In the front row, the Farradays rose in unison and turned.

Neither Jude nor Zach acknowledged her. They just stared, dull-eyed, their faces streaked with tears.

Lexi had practiced what she would say to them a hundred times, but now, faced with the magnitude of their loss and her guilt, she couldn’t even open her mouth. The whole family turned away from her and walked to the church’s side door.

Lexi felt Eva come up beside her. She sagged into her aunt, giving up the strength it had taken to come here.

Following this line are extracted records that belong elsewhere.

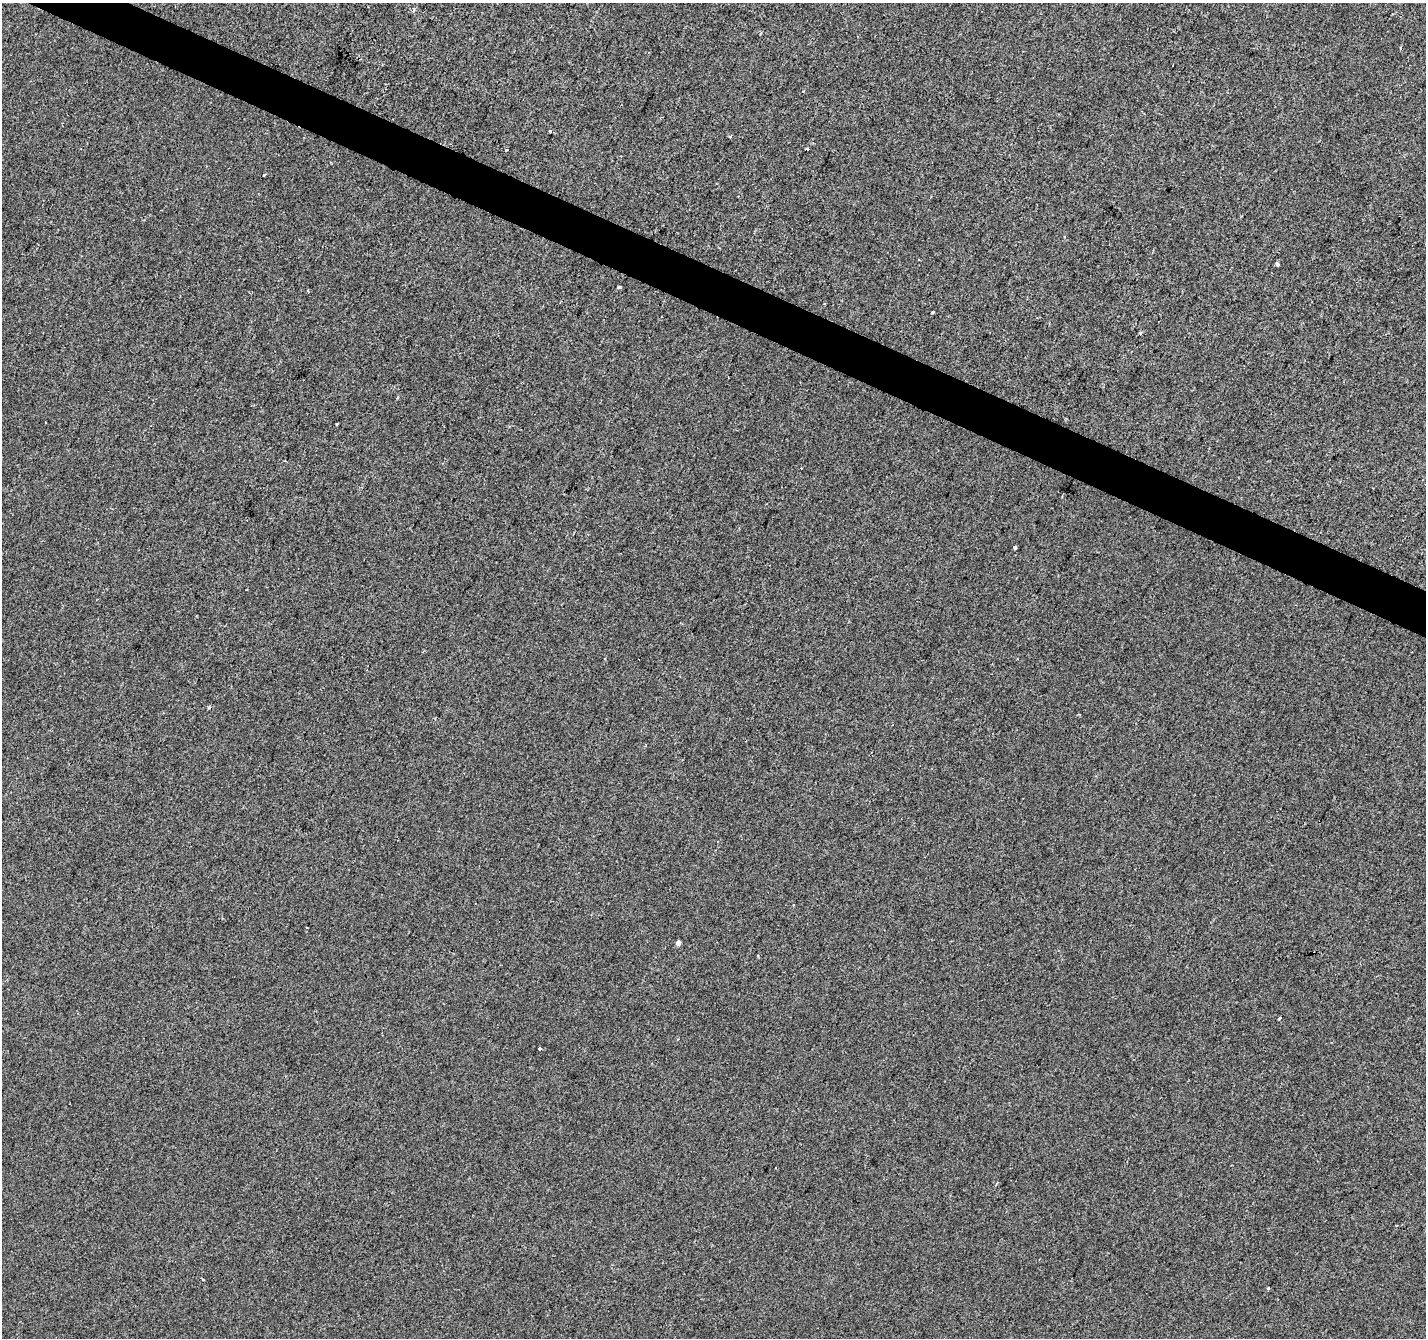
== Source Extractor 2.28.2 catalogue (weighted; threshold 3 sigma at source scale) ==
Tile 11 of 4 x 4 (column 3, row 3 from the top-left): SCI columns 2851-4274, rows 1539-2874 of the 5706 x 5814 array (HDU 1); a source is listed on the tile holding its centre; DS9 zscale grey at full resolution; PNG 1428 x 1340 px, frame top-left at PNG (2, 3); no overlay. Shown black and unused: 3% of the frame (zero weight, under 2 of 3 exposures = <1% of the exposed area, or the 3 px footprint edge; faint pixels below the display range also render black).
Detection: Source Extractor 2.28.2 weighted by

“No one blames him,” Eva said bitterly. “It’s not right.”

“He wasn’t driving.”

“He should have been,” Eva said. “What good is it to make a promise and then ignore it? He should be blamed, too.”

Lexi remembered how he’d looked at her in the hospital; the green eyes she loved so much had been darkened by more than grief. She’d seen guilt there, too, as deep as her own. “He blames himself.”

“That’s not enough,” Eva said firmly. “Let’s go.”

She took Lexi by the arm and led her out of the church. Lexi could hear people whispering about her, blaming her. If she’d been less culpable, she might have agreed with Eva, maybe been pissed at Zach, but any other blame was less than hers. That was all there was. Zach had failed to live up to a promise. She’d made the deadly decision herself. Guilt and remorse filled her to the brim; there was no room for anger, too. Zach had screwed up; Lexi had done far, far worse.

“Someone should have told me it was a bad idea to go to the funeral,” Lexi said as they drove out of the parking lot.

“If someone had,” Eva said, “I’m sure you would have listened.”

Lexi wiped her eyes. “Of course.”

*

Jude sat huddled in the limousine’s dark interior. Outside, it began to rain; drops landed on the roof like infant heartbeats.

She was so deep in grief that when the car door opened, letting in a blast of gray and yellow light, it stung her tear-burned eyes and she looked around, disoriented.

“We’re here,” the driver said, standing by the open door. He was a slash of more black in the rain, a slanted shadow beneath an umbrella. Behind him, Molly and Tim stood huddled with their grown children.

“Come along, Zachary,” her mother said, herding him out of the limousine.

Miles slid past Jude and got out of the car. Then he held out his hand for her. “Jude.”

“Go on,” she said, glad that he couldn’t see her eyes behind the dark sunglasses she wore.

“I’ll catch up with you,” Miles said to Caroline, who no doubt nodded and walked briskly away, making sure Zach stood up straight and didn’t cry. That was what Jude remembered about her father’s funeral: not crying. No one had cried for him. Her mother simply hadn’t allowed it. She’d treated grief like a malignancy of some kind—a few snips, a few stitches, and you were good as new.